B.C. eyes green bonds for dam project
Approach costs more to administer but attracts wider band of investors
VANCOUVER — British Columbia is considering selling green bonds to help fund an $8.8-billion hydroelectric dam, among the biggest infrastructure projects in Canada.
Finance Minister Mike de Jong said he discussed the possibility of raising money via green bonds for the project in meetings last week with fund managers in Boston, New York and Chicago. The Site C dam, about 800 kilometres northeast of Vancouver, would be the third on the Peace River, powering 450,000 homes in Canada’s westernmost province.
“We obviously have a very large green project in Site C and we’re asking, ‘Is there an opportunity, what would that opportunity look like, and can you advance something along those lines without sacrificing liquidity?’” de Jong said by phone from Toronto.
A sale of green bonds would be a first for the B.C. government as it seeks to capitalize on a wave of socially conscious investment funds sprouting up around the world. It could occur as soon as this year, de Jong said.
Issuance of the bonds used to finance renewable energy and other environmentally focused projects has totalled $80 billion US since 2010, according to a Bloomberg Intelligence report.
Ontario last year sold $500 million Cdn green bonds, becoming the first Canadian province to do so, while Export Development Canada sold $300 million US in January 2014, according to data compiled by Bloomberg. The four-year notes are yielding 38 basis points more than comparable Canadian government debt, little changed from their issue price.
B.C. has no plans to do anything that would undermine liquidity or demand for existing provincial bonds, Jim Hopkins, an assistant deputy minister in B.C.’s finance ministry, said.
While green bonds can be more expensive due to the tracking and monitoring involved, they can attract a broader range of investors, KPMG LLP said. Massachusetts sold identically priced regular and green bonds in 2013, yet the green issuance was 30 per cent oversubscribed while the regular one lured fewer investors than sought, the firm said.
Still, B.C. would have to overcome a reluctance among some fixed-income investors for green bonds until the market becomes larger and cheaper to exit, Hosen Marjaee, senior managing director at Manulife Asset Management Ltd.
“You don’t want to do a one-off deal and then forget about it,” he said. “It’s important to make a commitment to this segment of the market and to come more frequently and create a market place where investors have confidence that they can buy and also sell, without leaving much on the table in terms of transaction costs.”
With an Aaa rating from Moody’s Investors Service and a AAA grade from Standard & Poor’s, investors in B.C. debt demand an extra 67 basis points of yield compared with Canadian government debt to buy the province’s 10-year bonds. That spread has narrowed from 80 basis points at the start of the year, according to Bloomberg data.

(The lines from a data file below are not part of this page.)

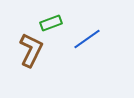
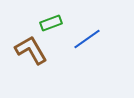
brown L-shape: rotated 56 degrees counterclockwise
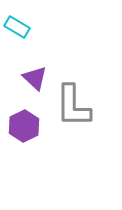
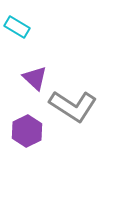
gray L-shape: rotated 57 degrees counterclockwise
purple hexagon: moved 3 px right, 5 px down
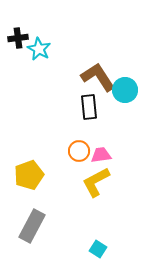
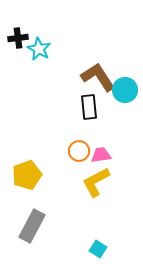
yellow pentagon: moved 2 px left
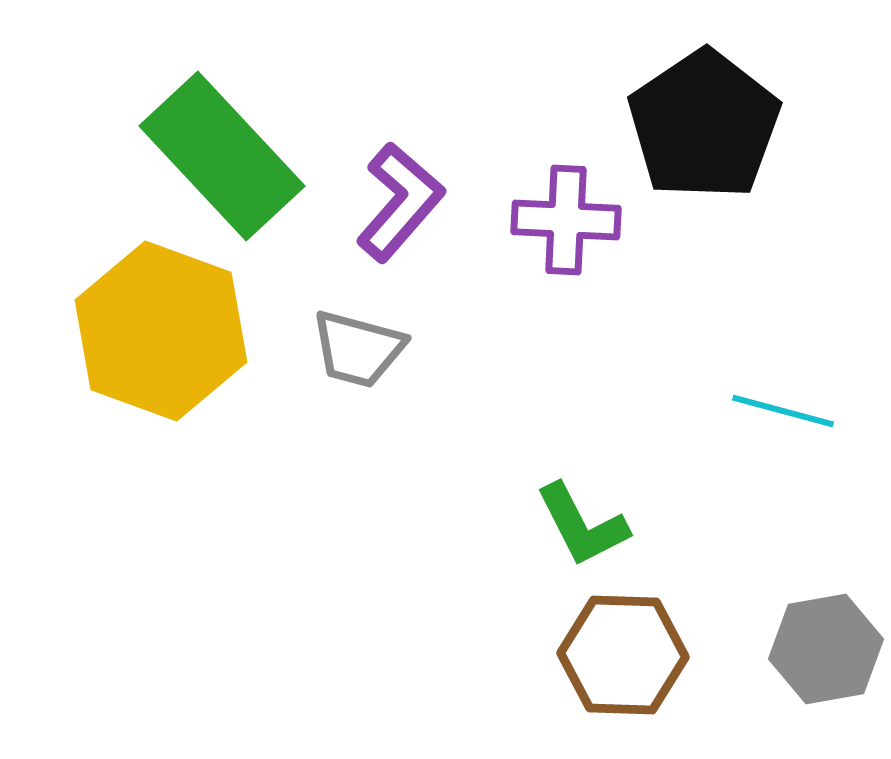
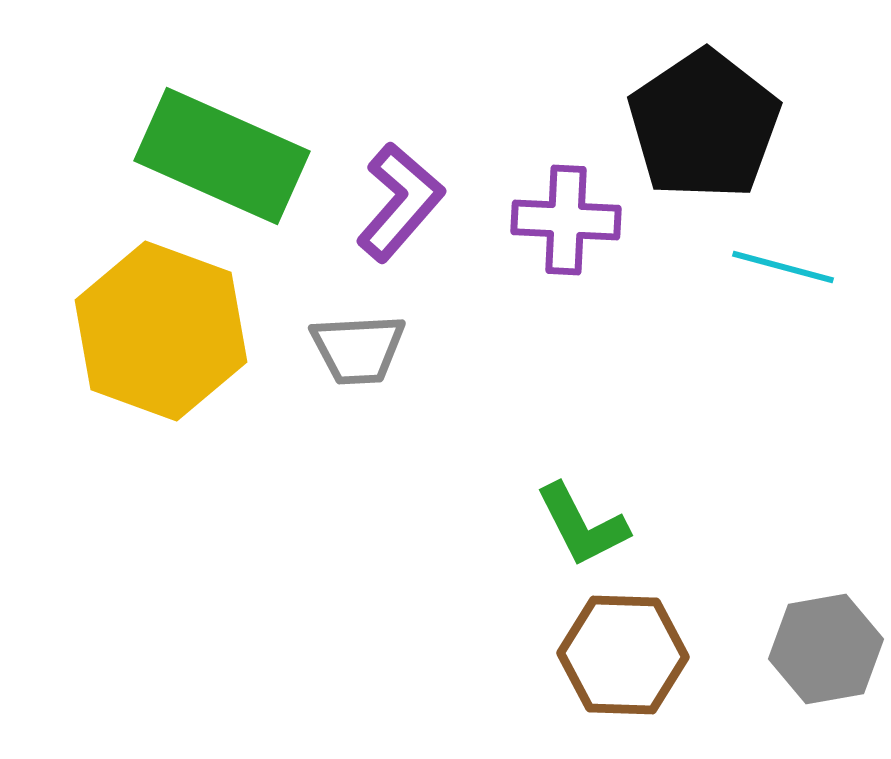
green rectangle: rotated 23 degrees counterclockwise
gray trapezoid: rotated 18 degrees counterclockwise
cyan line: moved 144 px up
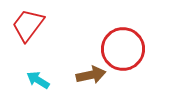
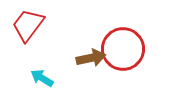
brown arrow: moved 17 px up
cyan arrow: moved 4 px right, 2 px up
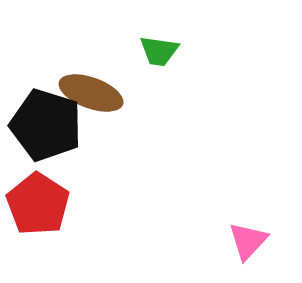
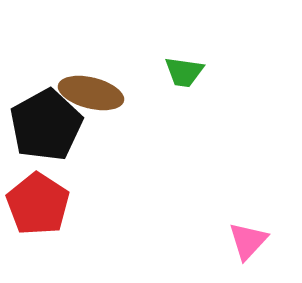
green trapezoid: moved 25 px right, 21 px down
brown ellipse: rotated 6 degrees counterclockwise
black pentagon: rotated 26 degrees clockwise
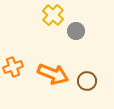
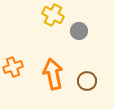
yellow cross: rotated 15 degrees counterclockwise
gray circle: moved 3 px right
orange arrow: rotated 124 degrees counterclockwise
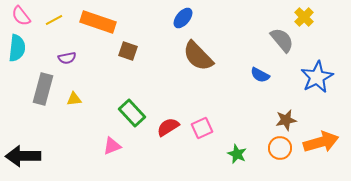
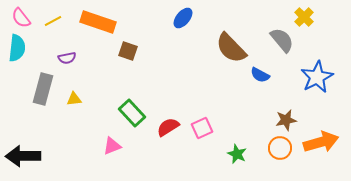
pink semicircle: moved 2 px down
yellow line: moved 1 px left, 1 px down
brown semicircle: moved 33 px right, 8 px up
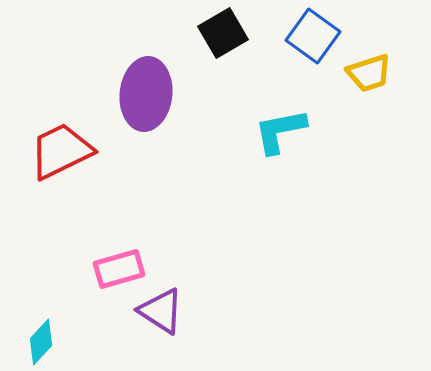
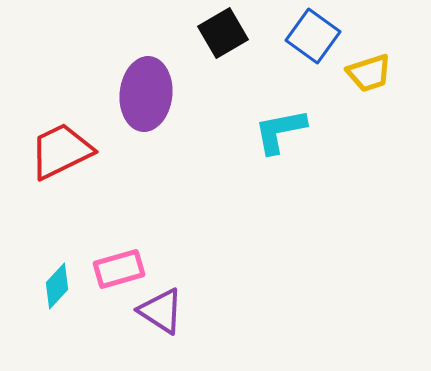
cyan diamond: moved 16 px right, 56 px up
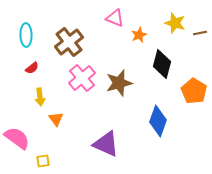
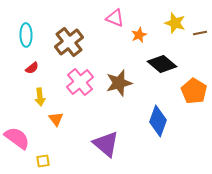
black diamond: rotated 64 degrees counterclockwise
pink cross: moved 2 px left, 4 px down
purple triangle: rotated 16 degrees clockwise
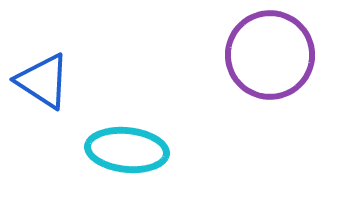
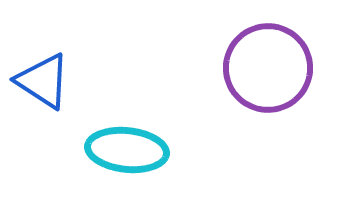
purple circle: moved 2 px left, 13 px down
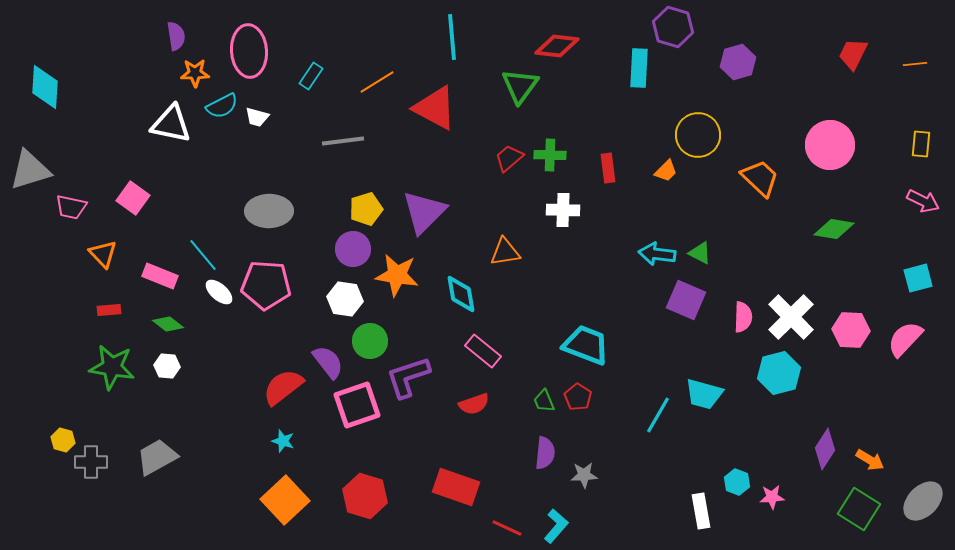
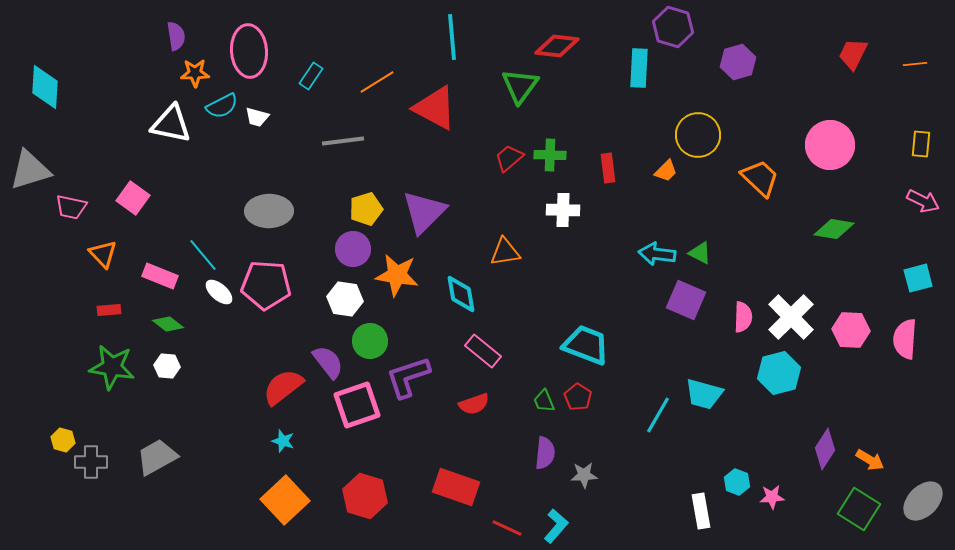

The green bond market can also be fragmented because there’s no established definition of what exactly they are, said Brian Depratto, a Toronto-Dominion Bank economist. TD has engaged outside auditors to verify the $500 million Cdn of green bonds it sold last month to fund environmental initiatives.
“A lot of these activities carry the risk of being called greenwashing,” Depratto said, adding they “need to prove they’re creating an environmental benefit. ...”
While the 1,100-megawatt project will create 10,000 construction jobs, it will also flood 5,400 hectares of land. The project faces legal challenges from local landowners and aboriginal groups.